Hadoop (Cloudera) Administrator
Location: Buffalo, NY
Duration: Contract to Hire, Direct Hire
Pay Rate: TBD
•Responsible for Capacity Planning, Infrastructure Planning based on the workloads and future requirements
•Interact with the business users, Enterprise Architects and Project Managers to gather the requirements.
•Install Cloudera-Hadoop from scratch for different environments (Dev, Test, Cert, Production, Disaster Recovery).
•Install and configure Kafka to facilitate real-time streaming applications.
•Provide support and maintenance and its eco-systems include HDFS, Yarn, Hive, Impala, Spark, Kafka, HBase, Informatica BDB, and Tableau.
•Work on issues and provide EBF’s (emergency bug fixes) for Informatica to meet the SLA.
•Work with delivery teams for Provisioning of users into Hadoop.
•Implement Hadoop Security like Kerberos, Cloudera Key Trustee Server and Key Trustee Management Systems.
•Enable Sentry for RBAC (role-based access control) to have a privilege level access to the data in HDFS as per the security policies.
•Enable data encryption at rest and at motion with TLS/SSL to meet the security standards.
•Performe upgrades to Cloudera Manager, CDH along with support for Linux Server Patching from RHEL 7.1 to 7.4 (maipo).
•Install of Informatica Big-Data-Management edition from scratch at development, Test, Certification and Production environments.
•Perform upgrades to Informatica BDM from time to time as needed.
•Establish of connections between Hadoop and Informatica BDM to perform Dynamic Mappings and Hive updates.

Pose landmark coordinates

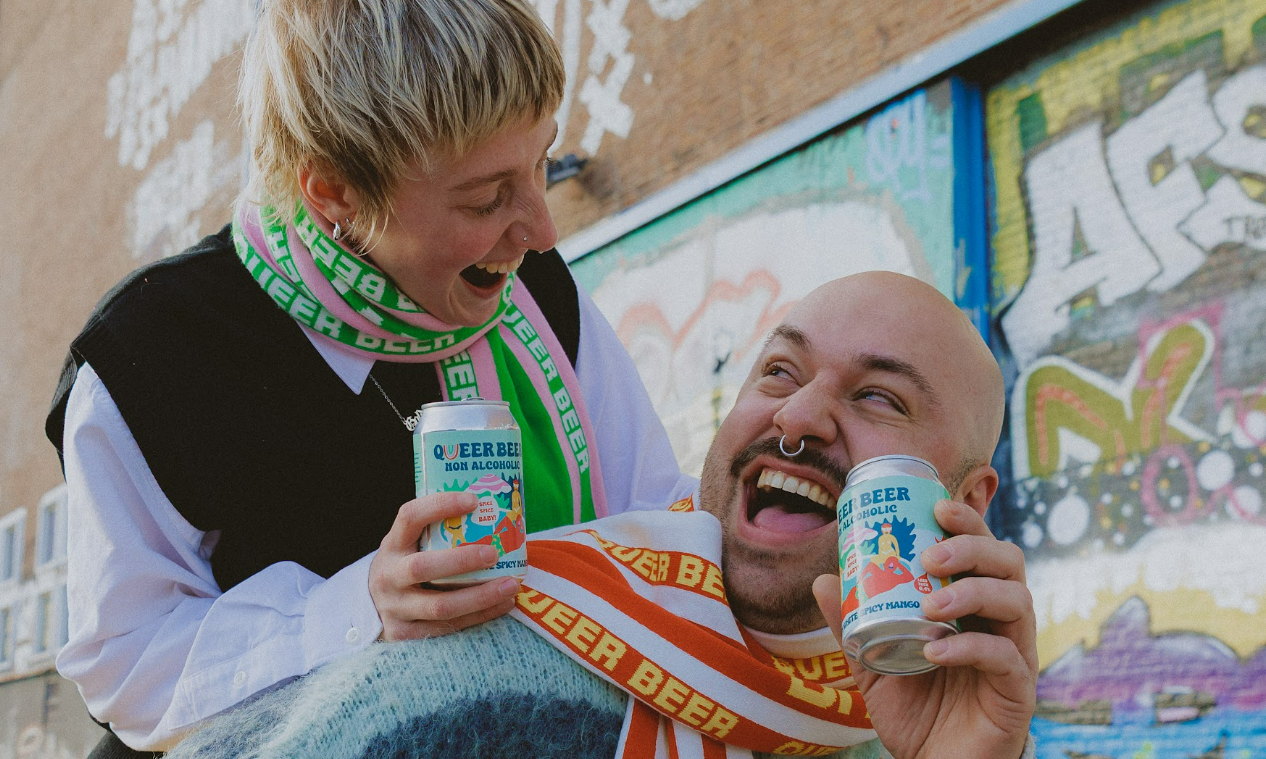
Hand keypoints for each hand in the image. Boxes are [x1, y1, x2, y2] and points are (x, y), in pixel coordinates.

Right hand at [370, 492, 519, 640]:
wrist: (375, 605)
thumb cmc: (407, 564)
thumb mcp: (411, 544)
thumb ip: (439, 530)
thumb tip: (494, 509)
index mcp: (393, 544)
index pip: (410, 517)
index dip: (440, 506)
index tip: (474, 500)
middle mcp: (388, 576)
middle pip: (422, 568)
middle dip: (461, 561)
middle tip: (494, 553)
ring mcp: (394, 608)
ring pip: (440, 606)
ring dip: (480, 596)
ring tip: (511, 585)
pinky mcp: (404, 634)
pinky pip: (447, 627)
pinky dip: (479, 616)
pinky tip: (503, 605)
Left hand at [813, 499, 1036, 758]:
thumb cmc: (915, 710)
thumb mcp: (875, 661)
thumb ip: (854, 624)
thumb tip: (823, 580)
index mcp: (974, 605)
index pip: (983, 549)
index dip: (968, 521)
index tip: (937, 505)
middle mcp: (1001, 622)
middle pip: (1009, 563)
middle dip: (972, 547)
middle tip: (930, 556)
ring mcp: (1015, 655)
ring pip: (1017, 602)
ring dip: (973, 593)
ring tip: (931, 605)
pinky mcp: (1017, 692)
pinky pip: (1007, 658)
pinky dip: (971, 648)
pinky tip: (938, 650)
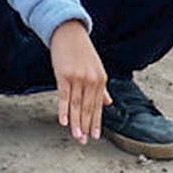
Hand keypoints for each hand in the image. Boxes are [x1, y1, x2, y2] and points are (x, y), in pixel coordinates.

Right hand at [49, 21, 107, 142]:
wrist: (68, 31)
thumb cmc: (81, 50)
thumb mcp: (96, 68)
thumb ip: (102, 88)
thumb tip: (108, 103)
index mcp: (101, 80)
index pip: (98, 106)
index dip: (96, 122)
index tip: (95, 136)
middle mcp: (92, 81)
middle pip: (88, 108)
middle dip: (86, 126)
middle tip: (84, 141)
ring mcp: (78, 78)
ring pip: (77, 105)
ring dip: (76, 123)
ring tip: (76, 136)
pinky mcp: (64, 75)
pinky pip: (64, 96)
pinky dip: (64, 110)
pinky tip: (64, 121)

[Assigned task]: Reproduce the part of the job posting above from "Hadoop (Cloudera) Administrator" up to and including "Trustee Management Systems.".

[Your solution]:
Hadoop (Cloudera) Administrator
Location: Buffalo, NY
Duration: Contract to Hire, Direct Hire
Pay Rate: TBD
•Responsible for Capacity Planning, Infrastructure Planning based on the workloads and future requirements
•Interact with the business users, Enterprise Architects and Project Managers to gather the requirements.
•Install Cloudera-Hadoop from scratch for different environments (Dev, Test, Cert, Production, Disaster Recovery).
•Install and configure Kafka to facilitate real-time streaming applications.
•Provide support and maintenance and its eco-systems include HDFS, Yarn, Hive, Impala, Spark, Kafka, HBase, Informatica BDB, and Tableau.
•Work on issues and provide EBF’s (emergency bug fixes) for Informatica to meet the SLA.
•Work with delivery teams for Provisioning of users into Hadoop.
•Implement Hadoop Security like Kerberos, Cloudera Key Trustee Server and Key Trustee Management Systems.